Junto a lo anterior, hay una cuestión de debilidad institucional, un mal endémico de América Latina, que nos deja enfrentados a dilemas que no tienen solución fácil. Un buen ejemplo es el de la persecución y condena (todavía sujeta a revisión) de Lula da Silva en Brasil. Se trata de un proceso penal que persigue la responsabilidad de políticos y empresarios que participaron en extensas prácticas de corrupción. Quienes llevan la investigación y la causa saben que la institucionalidad judicial de un país como Brasil no tiene poder suficiente para enfrentarse a los enormes poderes fácticos afectados por ella, y que si sólo utilizaran esa fuerza, la influencia de los fácticamente poderosos se dejaría sentir en algún momento, frustrando la persecución. ¿Dónde encontrar el poder suficiente para llevarla adelante con éxito? La respuesta (explícitamente asumida) fue: en la opinión pública. Esto explica decisiones que desde el punto de vista de la conducción o supervigilancia de una investigación criminal parecen totalmente heterodoxas. El juez a cargo, por ejemplo, decidió difundir a los medios la grabación de una conversación telefónica entre Lula y la entonces Presidenta Dilma Rousseff, obtenida cuando la autorización judicial para intervenir sus teléfonos había sido revocada (por él mismo). O ha autorizado la realización de interrogatorios coactivos fuera de los casos permitidos por la ley o de arrestos hechos con mucha publicidad. El sentido de esto es buscar en la opinión pública el apoyo necesario para continuar la investigación.

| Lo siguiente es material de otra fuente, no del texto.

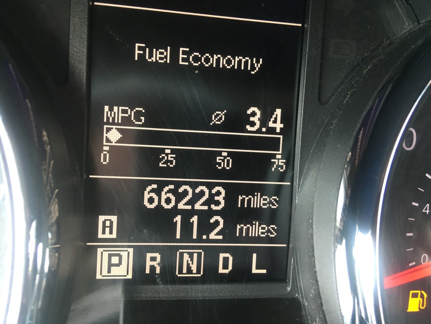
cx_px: 216
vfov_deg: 48.2
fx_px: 361
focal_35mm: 29
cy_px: 162
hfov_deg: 61.7
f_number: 2.2
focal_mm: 4.15
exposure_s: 1/30
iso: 80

Cuando un juicio de este tipo busca apoyo en la opinión pública, lo que recibe no es sólo lo que busca. Esa apelación a la opinión pública es aprovechada no sólo por quienes tienen un deseo genuino de que la investigación avance correctamente, sino también por quienes tienen algo que ganar o perder en ella, quienes usaran el (poco o mucho) poder a su disposición (político, comunicacional, etc.) para influir a la opinión pública y así llevar la investigación en un sentido u otro. Cuando se trata de un expresidente como Lula, quien era de modo prácticamente unánime considerado el más posible vencedor de las elecciones de 2018 en Brasil y cuya plataforma programática era agudamente resistida por los grupos más poderosos en Brasil, la investigación y el proceso criminal pasa a ser una dimensión más en una suerte de campaña presidencial extendida. Y el poder jurisdiccional, que al buscar apoyo en la opinión pública queda vinculado a las expectativas de ésta, compromete su independencia.
Es probable que quienes llevan la investigación de Lava-Jato tengan razón en su diagnóstico sobre la debilidad del poder institucional en Brasil. Quizás era lo correcto ir a buscar apoyo en la opinión pública. Pero eso inevitablemente transforma un proceso judicial en un caso de lawfare, y con eso contribuye a la erosión de la distinción entre lo político y lo jurídico de la que depende el Estado de derecho. Por cierto, la impunidad que esa debilidad institucional implica también la compromete… por eso se trata aquí de un dilema. Ante un dilema, es importante identificarlo como tal, y ser conscientes de los peligros de cada opción del dilema. En el caso brasileño (y en otros casos análogos, aunque de menos perfil, incluso en Chile) hay más conciencia del primer problema que del segundo.